> Instructions for the task: Copy out each line in the listing below that contains the word "Security". Treat uppercase and lowercase letters as different.

> Material for this task:
════════════════════

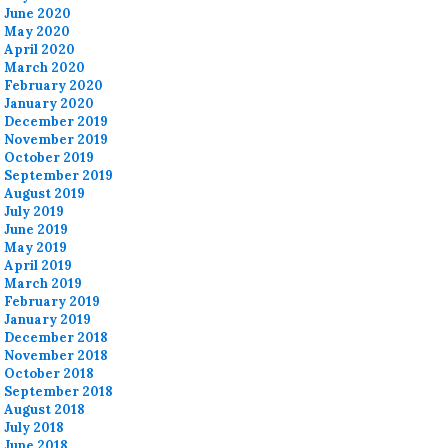
June 2020
May 2020
April 2020
March 2020
February 2020
January 2020
December 2019
November 2019
October 2019
September 2019
August 2019
July 2019
June 2019
May 2019
April 2019
March 2019
February 2019
January 2019
December 2018
November 2018
October 2018
September 2018
August 2018
July 2018
June 2018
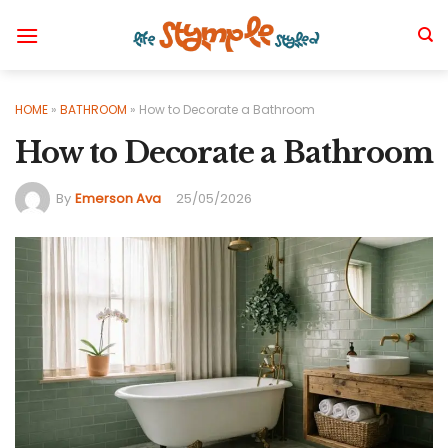
Skip
to
content
HOME
»
BATHROOM
»
How to Decorate a Bathroom
How to Decorate a Bathroom
By
Emerson Ava
25/05/2026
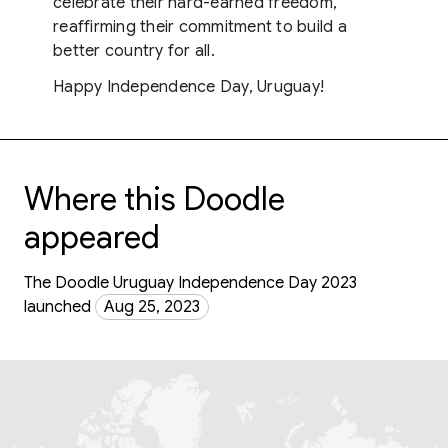
celebrate their hard-earned freedom,
reaffirming their commitment to build a
better country for all.
Happy Independence Day, Uruguay!
Where this Doodle
appeared
The Doodle Uruguay Independence Day 2023
launched
Aug 25, 2023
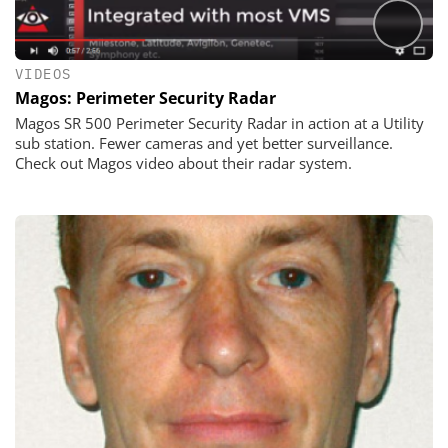
VIDEOS
Magos: Perimeter Security Radar
Magos SR 500 Perimeter Security Radar in action at a Utility
sub station. Fewer cameras and yet better surveillance.
Check out Magos video about their radar system.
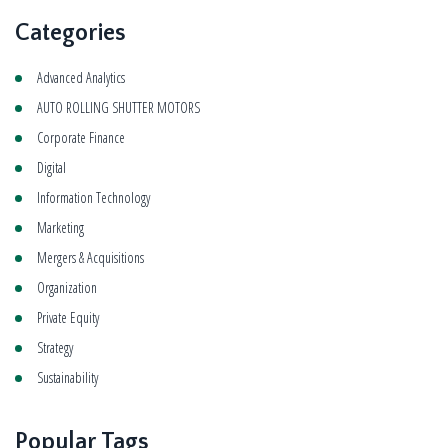
Categories
Advanced Analytics
AUTO ROLLING SHUTTER MOTORS
Corporate Finance
Digital
Information Technology
Marketing
Mergers & Acquisitions
Organization
Private Equity
Strategy
Sustainability
Popular Tags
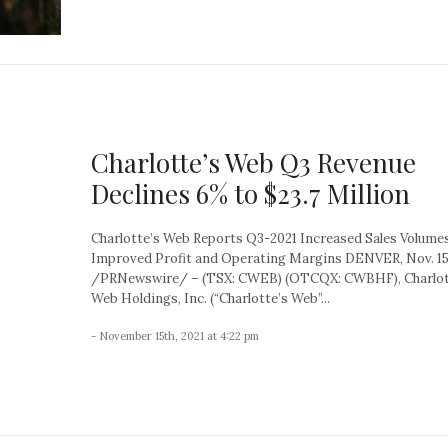
Charlotte’s Web Q3 Revenue
Declines 6% to $23.7 Million
Charlotte’s Web Reports Q3-2021 Increased Sales Volume
Improved Profit and Operating Margins DENVER, Nov. 15
/PRNewswire/ – (TSX: CWEB) (OTCQX: CWBHF), Charlot
Web Holdings, Inc. (“Charlotte’s Web”...
- November 15th, 2021 at 4:22 pm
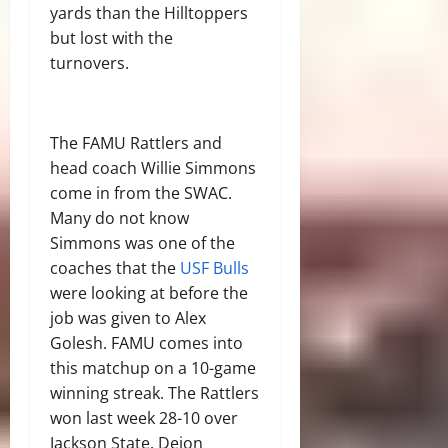
yards than the Hilltoppers
but lost with the
turnovers.
The FAMU Rattlers and
head coach Willie Simmons
come in from the SWAC.
Many do not know
Simmons was one of the
coaches that the
USF Bulls
were looking at before the
job was given to Alex
Golesh. FAMU comes into
this matchup on a 10-game
winning streak. The Rattlers
won last week 28-10 over
Jackson State, Deion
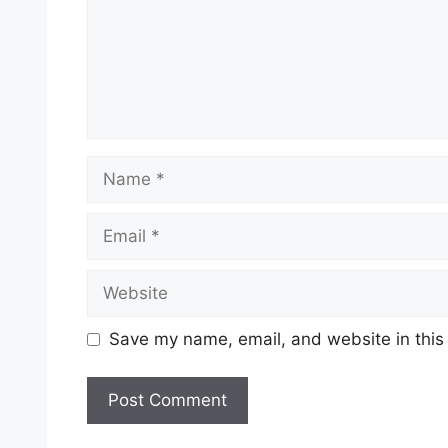
Name
Email
Website
Save my name, email, and website in this
A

════════════════════

> Reply to the exercise:
Magos: Perimeter Security Radar
Magos SR 500 Perimeter Security Radar in action at a Utility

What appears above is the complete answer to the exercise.